> [Source material]

################

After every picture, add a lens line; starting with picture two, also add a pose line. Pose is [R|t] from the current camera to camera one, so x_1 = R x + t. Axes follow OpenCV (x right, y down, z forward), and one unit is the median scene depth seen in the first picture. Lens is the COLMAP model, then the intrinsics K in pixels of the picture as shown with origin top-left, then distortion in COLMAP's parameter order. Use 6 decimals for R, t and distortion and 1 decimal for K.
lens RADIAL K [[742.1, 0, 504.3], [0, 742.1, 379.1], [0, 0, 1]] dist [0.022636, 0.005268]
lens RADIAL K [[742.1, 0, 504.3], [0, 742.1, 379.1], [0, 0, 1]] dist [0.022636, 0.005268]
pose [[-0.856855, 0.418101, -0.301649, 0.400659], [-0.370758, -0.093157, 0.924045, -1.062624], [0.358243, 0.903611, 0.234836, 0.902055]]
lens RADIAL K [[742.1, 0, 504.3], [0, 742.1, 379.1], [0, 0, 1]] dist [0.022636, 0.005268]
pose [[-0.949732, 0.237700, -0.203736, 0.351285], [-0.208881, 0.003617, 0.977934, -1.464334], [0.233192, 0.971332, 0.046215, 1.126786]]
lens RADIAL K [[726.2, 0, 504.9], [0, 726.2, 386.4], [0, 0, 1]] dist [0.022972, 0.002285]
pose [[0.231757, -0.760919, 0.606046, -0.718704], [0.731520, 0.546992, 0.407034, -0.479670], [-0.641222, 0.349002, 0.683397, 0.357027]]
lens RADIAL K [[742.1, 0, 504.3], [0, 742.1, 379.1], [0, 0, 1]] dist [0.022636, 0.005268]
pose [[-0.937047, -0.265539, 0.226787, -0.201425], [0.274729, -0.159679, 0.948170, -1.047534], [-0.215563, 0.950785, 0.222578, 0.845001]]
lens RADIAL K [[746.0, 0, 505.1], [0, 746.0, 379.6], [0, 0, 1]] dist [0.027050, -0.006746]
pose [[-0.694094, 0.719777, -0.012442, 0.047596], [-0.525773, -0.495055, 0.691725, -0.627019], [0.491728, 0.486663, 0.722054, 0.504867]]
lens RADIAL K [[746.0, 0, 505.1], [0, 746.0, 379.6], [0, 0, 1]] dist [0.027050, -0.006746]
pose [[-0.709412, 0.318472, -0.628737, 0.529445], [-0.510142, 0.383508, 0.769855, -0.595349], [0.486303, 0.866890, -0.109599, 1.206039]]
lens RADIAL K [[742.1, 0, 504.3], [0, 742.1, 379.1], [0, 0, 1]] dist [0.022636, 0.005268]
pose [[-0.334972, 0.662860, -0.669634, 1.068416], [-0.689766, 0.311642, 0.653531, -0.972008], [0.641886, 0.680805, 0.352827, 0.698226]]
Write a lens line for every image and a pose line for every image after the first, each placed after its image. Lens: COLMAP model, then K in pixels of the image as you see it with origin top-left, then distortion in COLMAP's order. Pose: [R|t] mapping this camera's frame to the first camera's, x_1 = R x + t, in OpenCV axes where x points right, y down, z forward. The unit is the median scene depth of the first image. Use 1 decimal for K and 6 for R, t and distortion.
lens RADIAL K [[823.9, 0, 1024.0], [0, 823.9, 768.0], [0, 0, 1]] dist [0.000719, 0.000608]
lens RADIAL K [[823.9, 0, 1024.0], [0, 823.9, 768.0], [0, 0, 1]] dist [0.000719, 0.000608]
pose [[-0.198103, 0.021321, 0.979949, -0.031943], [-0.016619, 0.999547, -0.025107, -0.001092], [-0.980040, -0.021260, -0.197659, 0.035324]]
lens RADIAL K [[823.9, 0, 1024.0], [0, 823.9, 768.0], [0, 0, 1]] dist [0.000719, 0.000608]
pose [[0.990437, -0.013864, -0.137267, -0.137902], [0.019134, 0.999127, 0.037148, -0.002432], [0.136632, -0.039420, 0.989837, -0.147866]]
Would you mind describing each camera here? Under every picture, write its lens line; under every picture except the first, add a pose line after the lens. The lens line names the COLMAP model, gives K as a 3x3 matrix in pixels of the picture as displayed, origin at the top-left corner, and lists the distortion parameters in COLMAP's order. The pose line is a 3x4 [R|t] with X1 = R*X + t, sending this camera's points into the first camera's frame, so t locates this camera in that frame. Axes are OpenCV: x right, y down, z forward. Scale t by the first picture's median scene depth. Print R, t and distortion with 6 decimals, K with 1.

################

> [Task goal] Return each line of the rows above that contains the word "scene".

> [Answer section]
After every picture, add a lens line; starting with picture two, also add a pose line. Pose is [R|t] from the current camera to camera one, so x_1 = R x + t. Axes follow OpenCV (x right, y down, z forward), and one unit is the median scene depth seen in the first picture. Lens is the COLMAP model, then the intrinsics K in pixels of the picture as shown with origin top-left, then distortion in COLMAP's parameter order. Use 6 decimals for R, t and distortion and 1 decimal for K.
Write a lens line for every image and a pose line for every image after the first, each placed after its image. Lens: COLMAP model, then K in pixels of the image as you see it with origin top-left, then distortion in COLMAP's order. Pose: [R|t] mapping this camera's frame to the first camera's, x_1 = R x + t, in OpenCV axes where x points right, y down, z forward. The unit is the median scene depth of the first image. Use 1 decimal for K and 6 for R, t and distortion.
Would you mind describing each camera here? Under every picture, write its lens line; under every picture except the first, add a pose line after the lens. The lens line names the COLMAP model, gives K as a 3x3 matrix in pixels of the picture as displayed, origin at the top-left corner, and lists the distortion parameters in COLMAP's order. The pose line is a 3x4 [R|t] with X1 = R*X + t, sending this camera's points into the first camera's frame, so t locates this camera in that frame. Axes are OpenCV: x right, y down, z forward. Scale t by the first picture's median scene depth. Print R, t and distortion with 6 decimals, K with 1.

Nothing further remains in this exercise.